What Is It?
What Is It? is a 2005 American surrealist film written, edited, co-produced and directed by Crispin Glover and starring Glover, Steven C. Stewart and the voice of Fairuza Balk.
What Is It? is the first entry in a planned trilogy directed by Glover, followed by It Is Fine! Everything Is Fine. and continued with It Is Mine.
Synopsis
The "adventures" of a young man whose principal interests are snails, salt, a pipe (tobacco)|pipe], and how to get home, who is tormented by a hubristic, racist inner psyche.Cast
- Michael Blevis as The Young Man
- Rikky Wittman as The Minstrel's Nemisis
- John Insinna as The Young Man's Outer Sanctum Friend / Inner Santum Choking Victim
- Kelly Swiderski as Inner Sanctum Concubine / Outer Sanctum Snail Collector
- Lisa Fusco as The Young Man's Fantasy Girl
- Crispin Glover as Dueling Demi-God Auteur / The Young Man's Inner Psyche
- Steven C. Stewart as Dueling Demi-God Auteur / Young Man's Uber Ego
- Fairuza Balk as Snail
- Robin Adams as Inner Sanctum Concubine / Outer Sanctum Girl who Recognizes Burning
- Cheryl Brown as Outer Sanctum Mocking Tormentor / Walkie-Talkie Grabbing Woman That Cries Later
- Tom Carroll as Grave Digger / Mocking Tormentor
- Lynn Conley as The Minstrel's Concubine / Mocking Tormentor / Ultimate Outer Sanctum Victor
- Mary P. Hayes as The Young Man's Mother
- Adam Parfrey as The Minstrel
Production
Although the edit was picture locked around three years after the initial shoot, post-production lingered on for six more years due to a technical error related to the SMPTE timecode and also because of Glover focusing on the production of the second film of the trilogy, It Is Fine! Everything Is Fine., which started filming in 2001 to accommodate the declining health of the film's lead actor and writer, Steven C. Stewart. What Is It? was shot on 16 mm film stock and is usually projected on a 35 mm film print.
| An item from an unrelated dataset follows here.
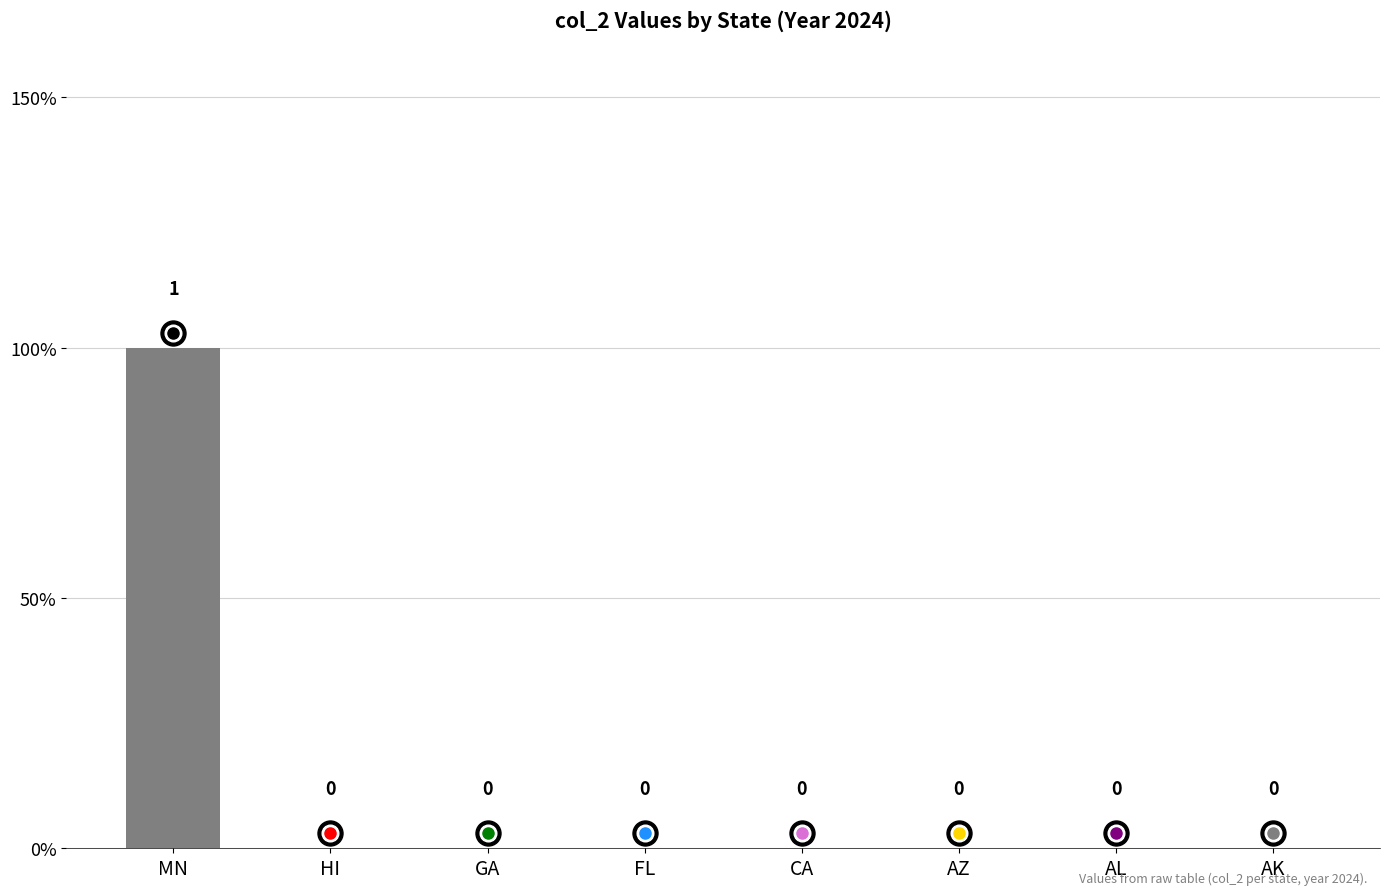

The value at CA is 0. True or false?

True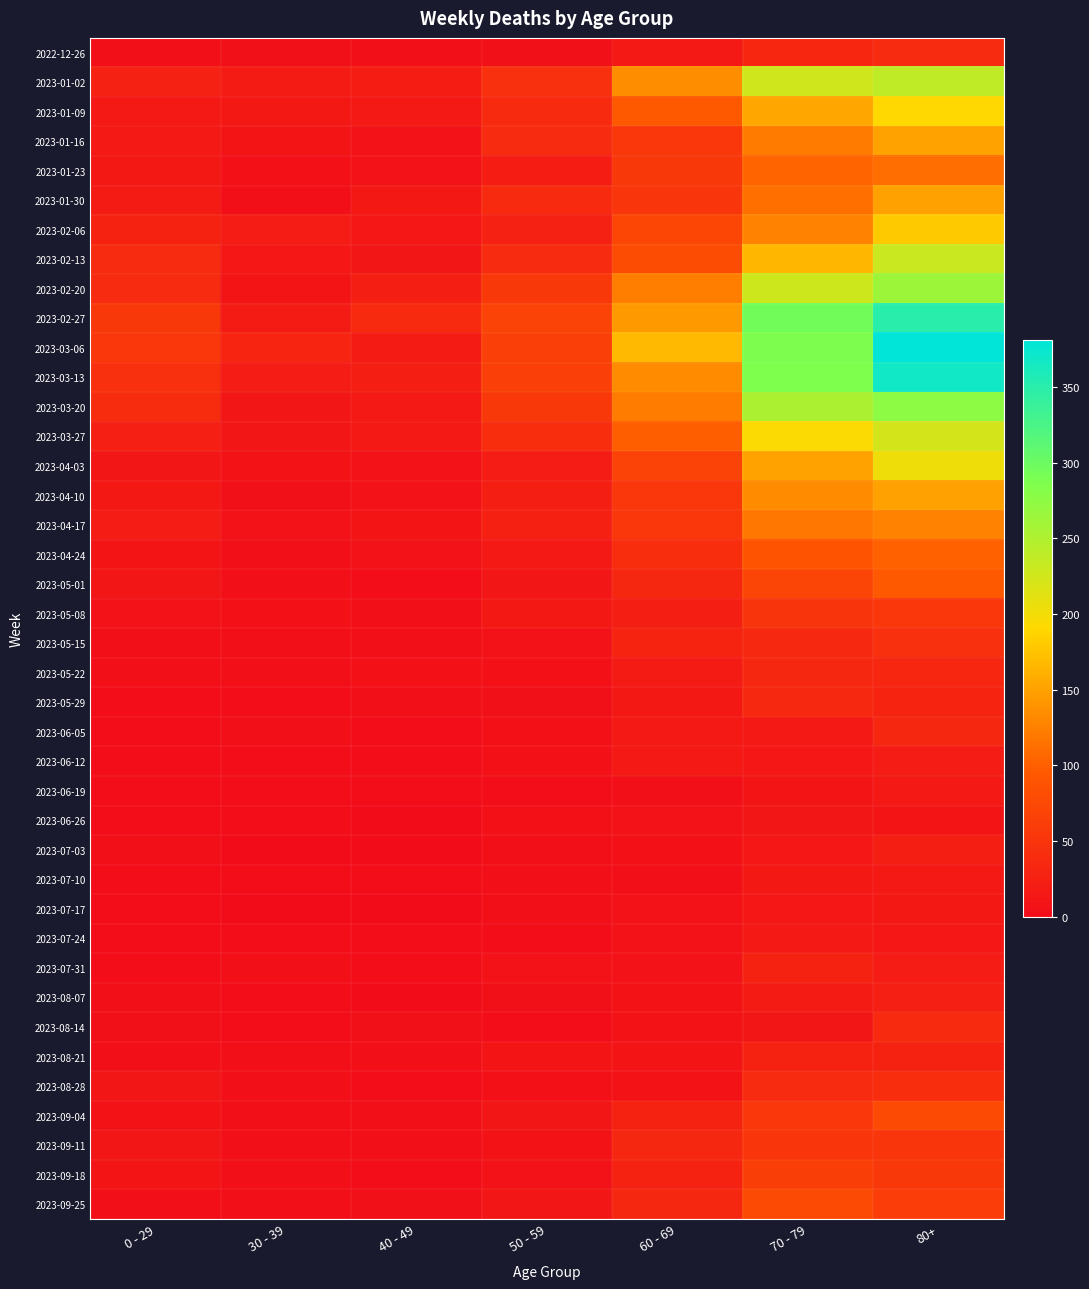

At 70 - 79, list the series in order from largest to smallest.

2023-02-27, 2023-03-06, 2023-03-13, 2023-03-20, 2023-02-20, 2023-01-02, 2023-03-27, 2023-02-13, 2023-01-09, 2023-04-03, 2023-04-10, 2023-02-06, 2023-01-16, 2023-04-17, 2023-01-30, 2023-01-23, 2023-04-24, 2023-09-25, 2023-05-01, 2023-09-18, 2023-09-04, 2023-09-11, 2023-05-08, 2023-08-28, 2023-05-15, 2023-05-29, 2023-05-22, 2022-12-26, 2023-07-31, 2023-08-21, 2023-08-07, 2023-06-05, 2023-07-24, 2023-07-10, 2023-06-12, 2023-07-03, 2023-07-17, 2023-06-26, 2023-08-14, 2023-06-19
The majority of actors who appear in the film have Down syndrome, but Glover has stated they are not necessarily portraying characters with Down Syndrome and the film is not about Down Syndrome. Featuring taboo content and imagery, Glover sees the themes of the film relating to his "psychological reaction to the corporate restraints that have happened in the last 30 or more years in filmmaking. Specifically, in that anything that can possibly make an audience uncomfortable is necessarily excised, or the film will not be corporately funded or distributed."